Caramel Pudding with Pineapple Juice

Caramel Pudding with Pineapple Juice

By Emma Kitchen

Prep:
25 min
Cook:
50 min
Total:
1h 15min
Servings:
8 servings
Ingredients
  • Batter
  • 270 ml (1 1/8 cups) unbleached all-purpose flour
  • 5 ml (1 teaspoon) baking powder
  • 1 pinch salt
  • 100 ml (7 tablespoons) canola oil
  • 50 ml (3 tablespoons) light molasses
  • 1 egg
  • 140 ml (9 tablespoons) pineapple juice
  • Sauce
  • 270 ml (1 1/8 cups) light brown sugar
  • 190 ml (3/4 cup) granulated sugar
  • 12 ml (2 1/2 teaspoons) arrowroot powder
  • 400 ml (1 2/3 cups) 35% cream
  • 5 ml (1 teaspoon) vanilla extract
  • 5 ml (1 teaspoon) ground cinnamon
Method
  1. Batter
  2. 1 Center rack in oven. Preheat to 185°C (365°F). Grease a 20 cm (8 inch) square baking dish. Set aside.
  3. 2 Sift together flour, baking powder, salt. Set aside.
  4. 3 In a mixing bowl, whisk canola oil with molasses until well blended. Add egg, beat lightly. Alternate adding dry ingredients and pineapple juice into the wet mixture, folding gently until just combined. Pour batter evenly into prepared baking dish. Place dish on baking sheet to catch drips. Reserve.
  5. Sauce
  6. 4 Combine brown sugar, white sugar, arrowroot powder in saucepan. Slowly add cream, stirring constantly with a whisk over medium-low heat. Heat until mixture boils and thickens slightly, about 7 minutes, stirring to avoid lumps.
  7. 5 Remove from heat. Stir in vanilla and cinnamon. Pour sauce evenly over batter in the baking dish.
  8. 6 Bake in the preheated oven for 45 to 50 minutes or until a toothpick poked in center comes out clean and top is bubbly and golden.
  9. 7 Remove from oven. Cool slightly before serving. Can be eaten warm or cooled completely for a firmer texture.
Nutritional information
Calories
380
Protein
4g
Carbs
52g
Fat
18g

Frequently Asked Questions About Caramel Pudding

Can I make this ahead? Yeah. Bake it, cool it completely, cover it, refrigerate it. Reheats fine in a low oven or just eat it cold. Lasts 3 days before the texture gets weird.

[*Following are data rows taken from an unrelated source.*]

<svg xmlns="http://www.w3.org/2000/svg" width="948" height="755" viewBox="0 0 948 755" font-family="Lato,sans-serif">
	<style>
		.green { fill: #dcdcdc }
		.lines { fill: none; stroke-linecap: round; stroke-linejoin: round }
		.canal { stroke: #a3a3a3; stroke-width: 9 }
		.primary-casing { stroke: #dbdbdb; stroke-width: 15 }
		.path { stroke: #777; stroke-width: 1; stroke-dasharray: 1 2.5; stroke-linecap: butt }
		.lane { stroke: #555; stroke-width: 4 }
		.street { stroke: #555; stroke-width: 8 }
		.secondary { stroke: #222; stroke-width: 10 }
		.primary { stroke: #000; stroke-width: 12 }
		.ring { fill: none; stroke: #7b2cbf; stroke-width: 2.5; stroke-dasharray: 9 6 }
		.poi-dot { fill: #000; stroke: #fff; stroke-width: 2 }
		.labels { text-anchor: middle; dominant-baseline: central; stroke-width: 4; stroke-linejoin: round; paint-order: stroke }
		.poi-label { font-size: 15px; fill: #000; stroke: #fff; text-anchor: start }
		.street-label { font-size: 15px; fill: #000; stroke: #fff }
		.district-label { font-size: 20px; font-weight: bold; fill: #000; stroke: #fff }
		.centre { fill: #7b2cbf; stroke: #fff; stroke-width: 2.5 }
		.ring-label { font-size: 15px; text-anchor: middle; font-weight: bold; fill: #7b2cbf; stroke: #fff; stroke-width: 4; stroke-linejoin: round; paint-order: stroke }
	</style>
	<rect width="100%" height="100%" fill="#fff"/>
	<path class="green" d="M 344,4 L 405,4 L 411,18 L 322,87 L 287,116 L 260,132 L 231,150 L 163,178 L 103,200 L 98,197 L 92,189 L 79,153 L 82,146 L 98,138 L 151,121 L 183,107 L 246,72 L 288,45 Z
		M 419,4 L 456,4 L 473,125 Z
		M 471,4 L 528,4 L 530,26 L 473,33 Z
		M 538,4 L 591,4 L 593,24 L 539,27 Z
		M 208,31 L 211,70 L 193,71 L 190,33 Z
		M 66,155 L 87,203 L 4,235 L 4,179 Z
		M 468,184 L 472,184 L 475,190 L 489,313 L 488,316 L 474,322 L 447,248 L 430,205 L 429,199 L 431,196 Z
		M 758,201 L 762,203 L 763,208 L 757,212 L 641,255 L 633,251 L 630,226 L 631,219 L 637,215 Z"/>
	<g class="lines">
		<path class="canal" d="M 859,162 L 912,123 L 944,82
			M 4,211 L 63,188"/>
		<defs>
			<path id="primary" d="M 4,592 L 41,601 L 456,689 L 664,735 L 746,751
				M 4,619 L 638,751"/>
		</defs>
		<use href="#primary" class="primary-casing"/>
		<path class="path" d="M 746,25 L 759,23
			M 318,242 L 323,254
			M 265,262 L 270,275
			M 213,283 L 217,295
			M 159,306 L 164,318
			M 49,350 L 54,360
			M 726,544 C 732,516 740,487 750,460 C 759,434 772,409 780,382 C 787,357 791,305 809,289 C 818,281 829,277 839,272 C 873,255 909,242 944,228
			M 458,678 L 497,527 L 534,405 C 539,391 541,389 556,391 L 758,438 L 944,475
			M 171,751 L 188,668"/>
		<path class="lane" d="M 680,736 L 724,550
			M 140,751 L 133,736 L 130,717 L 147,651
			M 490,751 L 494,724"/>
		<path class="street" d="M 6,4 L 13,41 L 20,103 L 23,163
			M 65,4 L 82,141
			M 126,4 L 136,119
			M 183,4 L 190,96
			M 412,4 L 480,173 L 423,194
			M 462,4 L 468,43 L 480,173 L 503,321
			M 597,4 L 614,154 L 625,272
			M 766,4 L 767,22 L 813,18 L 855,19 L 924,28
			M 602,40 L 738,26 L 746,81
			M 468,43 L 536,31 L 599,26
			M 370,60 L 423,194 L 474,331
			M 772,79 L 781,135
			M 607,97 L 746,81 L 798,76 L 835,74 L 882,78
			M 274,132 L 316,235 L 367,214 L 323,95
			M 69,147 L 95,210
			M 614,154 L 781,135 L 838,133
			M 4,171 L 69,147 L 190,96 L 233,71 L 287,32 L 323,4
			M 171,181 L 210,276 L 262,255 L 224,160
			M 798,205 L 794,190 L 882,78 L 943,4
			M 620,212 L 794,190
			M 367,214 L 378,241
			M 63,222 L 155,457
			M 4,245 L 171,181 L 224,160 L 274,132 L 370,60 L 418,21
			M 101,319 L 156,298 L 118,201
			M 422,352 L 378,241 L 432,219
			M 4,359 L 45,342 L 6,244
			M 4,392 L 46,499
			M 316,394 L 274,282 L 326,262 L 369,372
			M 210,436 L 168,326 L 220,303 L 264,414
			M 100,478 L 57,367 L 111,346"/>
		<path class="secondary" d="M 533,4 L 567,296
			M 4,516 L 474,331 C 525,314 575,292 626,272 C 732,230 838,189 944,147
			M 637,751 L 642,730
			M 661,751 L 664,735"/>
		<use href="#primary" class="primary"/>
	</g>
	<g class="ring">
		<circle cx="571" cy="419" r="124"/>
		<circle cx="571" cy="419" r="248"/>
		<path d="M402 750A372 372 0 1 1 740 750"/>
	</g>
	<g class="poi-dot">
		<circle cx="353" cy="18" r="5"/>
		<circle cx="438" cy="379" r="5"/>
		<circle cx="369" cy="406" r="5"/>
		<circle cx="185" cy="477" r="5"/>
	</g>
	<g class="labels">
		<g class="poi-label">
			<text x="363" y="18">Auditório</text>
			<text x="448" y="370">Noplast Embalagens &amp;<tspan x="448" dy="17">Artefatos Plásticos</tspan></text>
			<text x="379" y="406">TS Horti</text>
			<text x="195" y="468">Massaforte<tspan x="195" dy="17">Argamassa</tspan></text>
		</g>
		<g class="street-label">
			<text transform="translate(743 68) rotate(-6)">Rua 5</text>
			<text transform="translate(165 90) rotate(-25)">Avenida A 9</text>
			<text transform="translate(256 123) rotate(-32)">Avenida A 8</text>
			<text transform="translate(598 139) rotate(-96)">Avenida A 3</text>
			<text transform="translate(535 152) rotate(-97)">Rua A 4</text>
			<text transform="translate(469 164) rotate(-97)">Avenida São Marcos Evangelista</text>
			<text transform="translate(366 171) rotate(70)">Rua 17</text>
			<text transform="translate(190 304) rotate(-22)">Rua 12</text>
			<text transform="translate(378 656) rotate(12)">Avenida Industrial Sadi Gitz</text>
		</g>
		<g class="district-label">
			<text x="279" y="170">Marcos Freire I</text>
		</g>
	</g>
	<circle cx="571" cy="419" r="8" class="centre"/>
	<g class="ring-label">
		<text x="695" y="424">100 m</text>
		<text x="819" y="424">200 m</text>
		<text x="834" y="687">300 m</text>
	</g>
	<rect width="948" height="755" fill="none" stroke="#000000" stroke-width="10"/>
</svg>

What if my sauce broke or got lumpy? Strain it through a fine mesh. Works. Or just pour it through anyway — lumps dissolve back into the pudding as it bakes sometimes.

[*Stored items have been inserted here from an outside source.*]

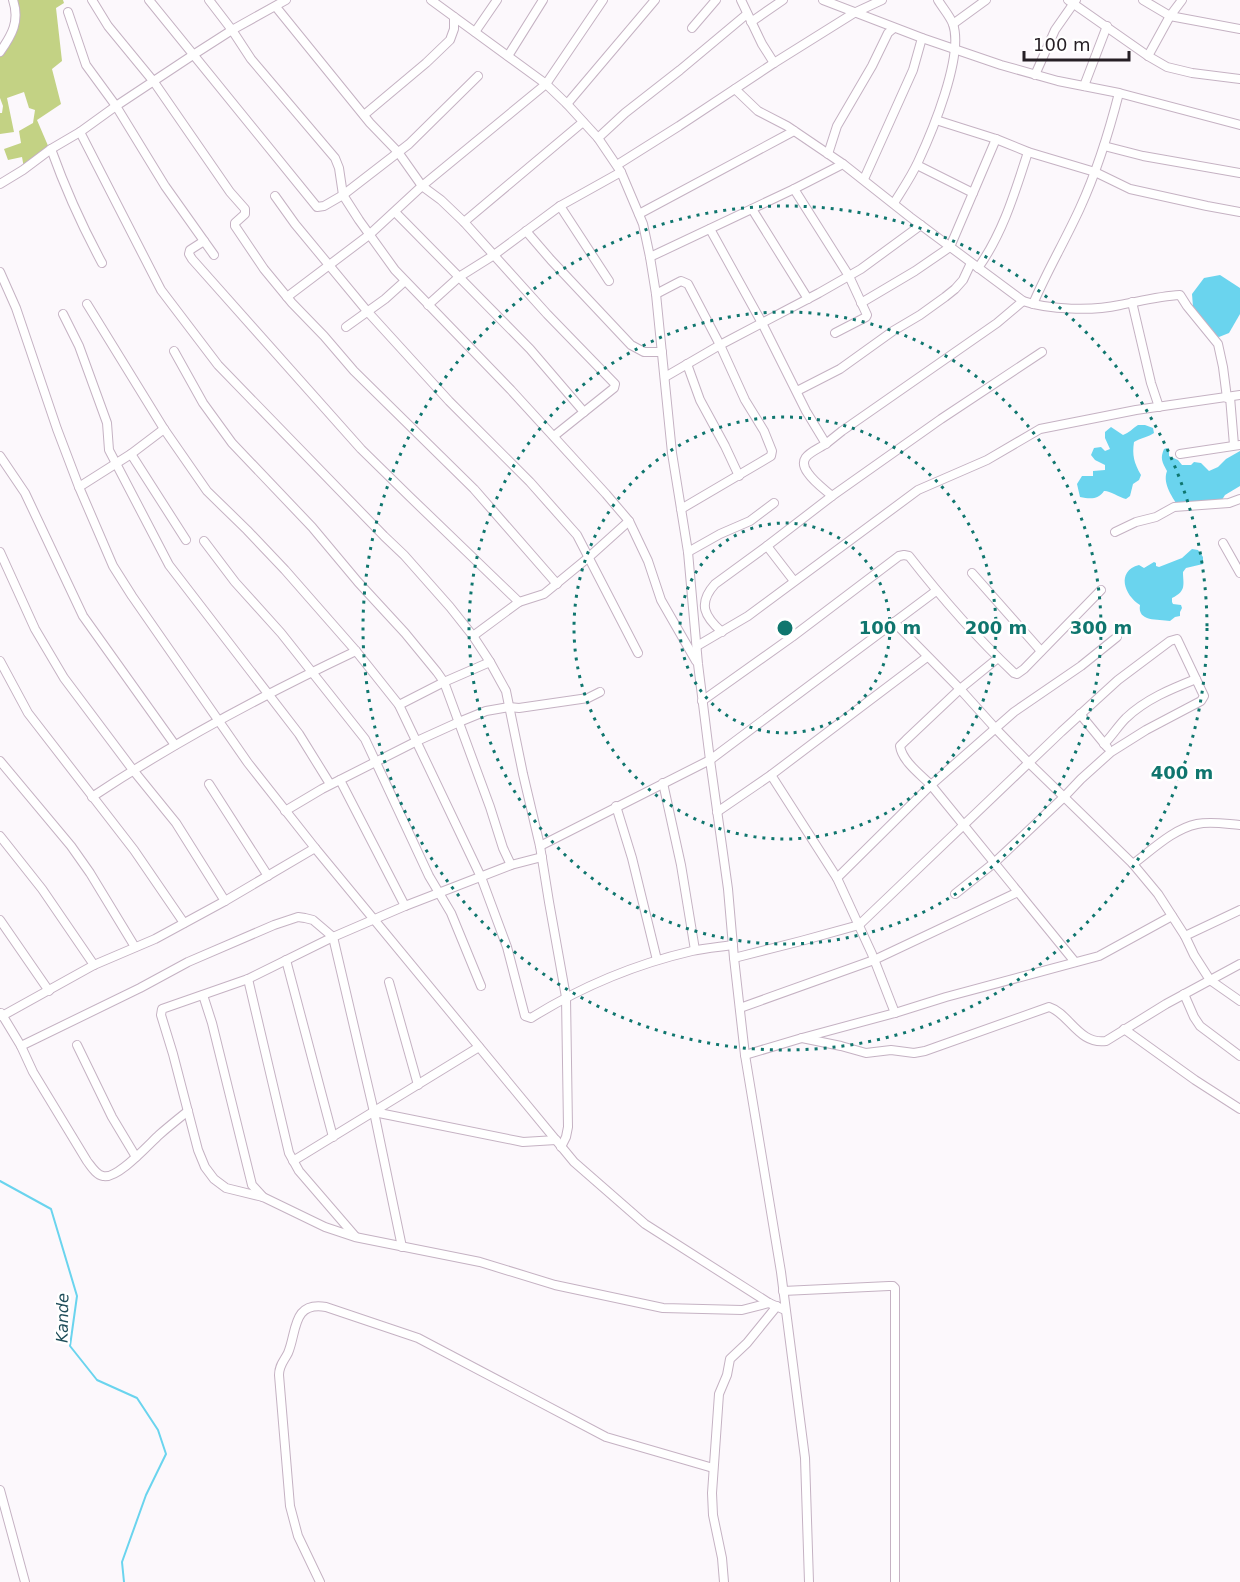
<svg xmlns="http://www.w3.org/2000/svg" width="1240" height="1582" font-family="'DejaVu Sans',sans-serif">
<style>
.green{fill:#c3d284}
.water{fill:#6ad4ee}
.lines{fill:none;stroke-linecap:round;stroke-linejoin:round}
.stream{stroke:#6ad4ee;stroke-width:2}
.minor-casing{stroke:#c5b2c3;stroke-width:10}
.minor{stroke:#fff;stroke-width:8}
.ring{fill:none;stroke:#0f766e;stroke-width:3;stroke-dasharray:3 6}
.labels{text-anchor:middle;stroke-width:5;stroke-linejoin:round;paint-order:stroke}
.water-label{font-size:16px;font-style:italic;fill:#1f4d59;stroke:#fff}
.centre{fill:#0f766e;stroke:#fff;stroke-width:3}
.ring-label{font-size:18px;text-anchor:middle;font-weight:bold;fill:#0f766e;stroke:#fff;stroke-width:5;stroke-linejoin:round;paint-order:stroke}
</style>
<rect width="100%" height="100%" fill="#fcf8fc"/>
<polygon class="green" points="11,0 63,0 64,3 56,8 62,61 52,69 61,104 37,120 49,148 24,168 22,157 8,160 4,149 21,143 19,131 33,123 35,110 29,108 24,92 7,98 14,132 0,134 0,113 2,113 3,106 0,98 0,50 12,40"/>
<g class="water">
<polygon points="1220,275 1240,288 1240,314 1229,333 1219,337 1211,334 1193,307 1192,294 1204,278"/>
<path d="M1138,425H1145L1153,428L1154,433C1149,437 1140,438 1134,442C1132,455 1134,463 1141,475L1139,480L1133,484L1130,496L1126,499C1119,497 1108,490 1104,491C1098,500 1090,499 1080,497L1077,484L1082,476H1093V471L1105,470V465L1095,460L1091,455L1094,448L1101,447L1105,451L1110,449L1105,438V432L1111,427L1123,435C1129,433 1133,428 1138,425Z"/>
<path d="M1167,448L1169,451V456L1178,460L1182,465H1191L1194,462L1201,463L1209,471L1218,467L1226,459L1240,451V486L1225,495L1220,503L1180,509C1173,498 1162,484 1167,471C1162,462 1160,458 1164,449Z"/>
<path d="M1192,549L1198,550L1203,557V564L1186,568L1183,572C1183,584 1187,591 1172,598V602L1173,604L1181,605L1182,608L1180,612V616L1175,617L1170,621C1158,619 1137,622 1140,605C1124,595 1116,571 1139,565L1144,568L1154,562L1156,563V566L1159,567L1182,558Z"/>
</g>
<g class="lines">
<polyline class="stream" points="0,1181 51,1209 77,1296 70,1346 97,1380 137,1398 158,1430 166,1454 146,1495 122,1562 124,1582"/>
<g class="minor-casing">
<g id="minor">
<polyline points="92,0 108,26 154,82 230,192 245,209 245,214 235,223 235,226 264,269 292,303 324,336 354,371 474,489 557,584"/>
<polyline points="149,0 317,207 324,206 343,195 409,144 478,76"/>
<polyline points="209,0 232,30 251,59 335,158 339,168 343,195 359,220 395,270 511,390 606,494 629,521 648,561 661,600 696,661"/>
<polyline points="431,0 546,84 567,104 598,138 621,172 643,224 650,257 656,294 672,453 688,552 698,664 710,760 728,889 734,958 745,1055 781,1272 805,1458 809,1582"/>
<polyline points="741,0 762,44 774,63"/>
<polyline points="823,0 922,38 1001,65 1058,81 1119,93 1240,125"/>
<polyline points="1068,0 1148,56 1167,67 1192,73 1240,79"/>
<polyline points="1143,0 1170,16 1240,29"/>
<polyline points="276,7 370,123 398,152 422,186 441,200 464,222 547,314 615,384 614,388 554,436"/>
<polyline points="68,12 86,65 116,106 165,186 214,255"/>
<polyline points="751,22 783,0"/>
<polyline points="953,24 986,0"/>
<polyline points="692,28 716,0"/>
<polyline points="475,32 497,0"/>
<path d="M0,52C12,35 20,21 13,0"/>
<polyline points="508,56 543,0"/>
<polyline points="1148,56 1170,16 1182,0"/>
<polyline points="1035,75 1055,30 1076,0"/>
<polyline points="1084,86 1107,26"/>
<polyline points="735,89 758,111 787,126 843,164"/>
<polyline points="567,104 655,0"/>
<polyline points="364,115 426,63 450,40 454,29 454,17"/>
<polyline points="936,120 996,139 1028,152 1095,172 1130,189 1207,206 1240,212"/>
<polyline points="80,132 161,290 218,365 384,536 404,555 450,607 473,636 490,662 506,691 523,774 540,846 549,902 566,997 568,1127 566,1137 561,1147"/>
<polyline points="598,138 625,113 680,70 747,14"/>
<polyline points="1104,146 1143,156 1240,173"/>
<path d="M51,149C65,188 82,226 102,263"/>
<polyline points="828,154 837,126 872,66 888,33 894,28"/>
<polyline points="617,165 679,126 774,63 854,13 882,0"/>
<polyline points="917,165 973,193"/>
<polyline points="864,179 913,70 922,38"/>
<polyline points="0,184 23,170 51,149 80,132 116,106 193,55 232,30 286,0"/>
<polyline points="794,189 849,276 867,315 866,317 835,333"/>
<polyline points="275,196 295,224 367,311 449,401 530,482 577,535 638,653"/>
<path d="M894,203C902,190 911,177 918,162C932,132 964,56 953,24C950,16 942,7 938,0"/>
<polyline points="560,206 609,281"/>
<polyline points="752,209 808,299"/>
<polyline points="395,212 530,349 584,412"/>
<polyline points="639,214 794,131"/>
<polyline points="464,222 583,122"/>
<polyline points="710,229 762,323 806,411 826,444"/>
<polyline points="526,231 551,260 631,345 644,352 662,352"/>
<polyline points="204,241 190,250 189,254 192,259 361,449 410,497 519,602"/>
<path d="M650,257L794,189L843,164L910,217L1023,301C1049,310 1093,311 1120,305C1141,301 1160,296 1180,295L1187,306L1218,344L1223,367L1227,398"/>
<path d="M978,268C1003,233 1015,192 1028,152"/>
<polyline points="0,272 16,308 57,429 79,487 113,566 132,596 248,763 315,848 574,1162 645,1224 769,1303 785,1310"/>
<polyline points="656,294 681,281 688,284 720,345 745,400 764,431 772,451 771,456 761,462 681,509"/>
<polyline points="287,297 369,235 422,186 546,84 603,0"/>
<polyline points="1132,302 1151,383 1159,407"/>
<polyline points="861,303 915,271 950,247 996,139"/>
<path d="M87,304L164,429L207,491L247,530L285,570L356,651L399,705L481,877L507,947L525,1016L531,1018C579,988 636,964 692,951C705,948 719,947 733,945"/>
<path d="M1033,304C1047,271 1065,241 1080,208C1097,171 1109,132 1119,93"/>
<polyline points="428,305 459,277 494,255 560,206 621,172"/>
<polyline points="63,314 79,346 107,423 109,450 169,565 299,734 330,784"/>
<polyline points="346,327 385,299 405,281"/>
<polyline points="174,351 203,403 232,443 312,527 358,582 405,633 437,672 444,682 490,807 503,848 511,865"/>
<polyline points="687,364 700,400 725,446 739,476"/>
<polyline points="665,377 720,345 819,293 861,269 921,225"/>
<polyline points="797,391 840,369 893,331 920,315 945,297 955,289 963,280 971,263"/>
<polyline points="1230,397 1234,445"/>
<polyline points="131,454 186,540"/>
<polyline points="1180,454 1240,445"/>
<polyline points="0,456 25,493 83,616 175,745"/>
<polyline points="79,487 131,454 164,429"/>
<path d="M832,496C824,489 814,482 808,473C795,456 816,451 827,443C832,439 837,435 842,431L997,323L1023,301"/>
<polyline points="1115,532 1136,522 1156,517 1174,507 1229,503 1240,499"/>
<polyline points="204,541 235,582 281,633 365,739 429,876 451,913 481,986"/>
<polyline points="1223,543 1240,573"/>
<polyline points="0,552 35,629 64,678 133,770 176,823 225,901"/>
<polyline points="688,552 720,534 750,521 774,503"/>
<polyline points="972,573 1041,651"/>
<polyline points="794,581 767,546 832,496 941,419 1042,352"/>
<polyline points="894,622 960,689 996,729 1029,763 1133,864 1158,894 1185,936 1194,955 1210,980 1240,1001"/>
<path d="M722,632C705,617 697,604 715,584L767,546"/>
<polyline points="473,636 519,602 544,594 589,557 629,521"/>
<polyline points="697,646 748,616 918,490 987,460 1040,429 1136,410 1240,395"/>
<path d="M998,658L960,689L906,740L900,746C902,761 921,775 931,785L1075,962"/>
<polyline points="0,661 28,713 134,850 184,923"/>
<path d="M702,701L792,637L899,556L904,555L909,556C941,597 976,637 1014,673L1017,674L1024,669L1101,590"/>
<polyline points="399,705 444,682 490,662"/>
<polyline points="1080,714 1107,747"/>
<path d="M1104,744C1112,736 1118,726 1126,718C1146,699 1171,689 1196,679"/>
<polyline points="0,761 71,846 90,873 135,947"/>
<polyline points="771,775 837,878 872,954 895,1013"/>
<polyline points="340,780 405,906"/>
<polyline points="663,783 681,865 695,950"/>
<polyline points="209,784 268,876"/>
<path d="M92,797C176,741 265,694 356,651"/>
<polyline points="616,806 632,858 657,960"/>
<polyline points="285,811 322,789 417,741 459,722 486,711 509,707 519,708 588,698 600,692"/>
<polyline points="717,812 771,775 927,657"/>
<polyline points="0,836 42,889 94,965"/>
<polyline points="540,846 710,760 936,591"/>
<polyline points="542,857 511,865 405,906 333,937 248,979 162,1009 161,1015 173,1054 198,1150 205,1167 214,1179 226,1188 263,1197 325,1227 355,1237 480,1262 555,1285 663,1308 742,1310 769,1303"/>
<path d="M1133,864C1152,850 1173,829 1197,824C1211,821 1226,824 1240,825"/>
<polyline points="837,878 931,785 1014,712 1081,666 1117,637"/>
<polyline points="0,920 49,991"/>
<polyline points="1185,936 1240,910"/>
<polyline points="734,958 801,941 859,925 1061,732 1118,680 1170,641 1177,639 1204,696 1201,701 1146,730 1111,752 1081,779 1063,798 994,863 955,894"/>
<polyline points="286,960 333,1137"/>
<polyline points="248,979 289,1153 299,1171 355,1236"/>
<polyline points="389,982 418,1085"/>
<polyline points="1184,994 1194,1017 1200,1026 1240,1056"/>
<polyline points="203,995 212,1023 252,1185 263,1197"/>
<polyline points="740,1008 874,960 1018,892"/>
<path d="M1,1013L21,1046L33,1072L87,1161C91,1166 96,1175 103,1176C117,1180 149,1144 159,1135C168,1127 178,1119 188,1111"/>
<polyline points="2,1016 94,965 155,939 225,901 315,848"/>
<polyline points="1124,1029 1195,1080 1240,1109"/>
<path d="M802,1038L841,1046L866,1053L891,1050L914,1053L925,1051L1049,1007C1069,1013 1079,1045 1106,1041L1166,1004L1240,964"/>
<polyline points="77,1045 112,1117 136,1157"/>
<polyline points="21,1046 140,988 188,962 274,925 298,917 305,918 313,920 333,937 374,1112 402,1247"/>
<polyline points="745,1055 802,1038 895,1013 946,997 1099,956 1172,916"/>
<polyline points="374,1112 523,1142 556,1140"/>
<polyline points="293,1161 479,1047"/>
<polyline points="783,1291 889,1286 893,1286 895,1288 895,1582"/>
<polyline points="0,1490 25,1582"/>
<path d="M320,1582L298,1536L290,1506L279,1375C279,1365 284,1361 288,1353C297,1332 292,1301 326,1307L418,1338L606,1437L713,1468"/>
<polyline points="724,1582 722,1558 713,1515 712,1493 719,1394 727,1375 730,1359 747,1343 777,1306"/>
</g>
</g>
<use href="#minor" class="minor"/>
</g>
<g class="ring">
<circle cx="785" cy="628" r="105"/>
<circle cx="785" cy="628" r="211"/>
<circle cx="785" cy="628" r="316"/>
<circle cx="785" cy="628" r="422"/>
</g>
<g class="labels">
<g class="water-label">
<text transform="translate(62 1318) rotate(-89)" y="6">Kande</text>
</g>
</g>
<circle cx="785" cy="628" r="9" class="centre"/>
<g class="ring-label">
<text x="890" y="634">100 m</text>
<text x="996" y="634">200 m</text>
<text x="1101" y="634">300 m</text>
<text x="1182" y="779">400 m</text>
</g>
<path d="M1024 51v9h105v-9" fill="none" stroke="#261f25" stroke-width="3"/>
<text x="1033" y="51" font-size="18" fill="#261f25" stroke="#ffffff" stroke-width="4.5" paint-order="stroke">100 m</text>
</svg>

Can I use cornstarch instead of arrowroot? Sure. Same amount. Arrowroot just tastes cleaner. Cornstarch works but the sauce gets a bit thicker and shinier.

Does it have to be pineapple juice? Honestly, tried orange once. It worked. The acidity’s what matters. Apple juice probably works too but I haven’t tested it. Pineapple’s the safest bet.

What’s the difference between warm and cold? Warm and it’s more pudding — soft, custardy, the sauce runs. Cold and it sets up more cake-like but still has that custard underneath. Temperature doesn’t make it better or worse.

Can I double this for a bigger pan? Yeah but increase the bake time by maybe 10 minutes. Test with the toothpick. A 9x13 dish might need closer to 55-60 minutes depending on depth.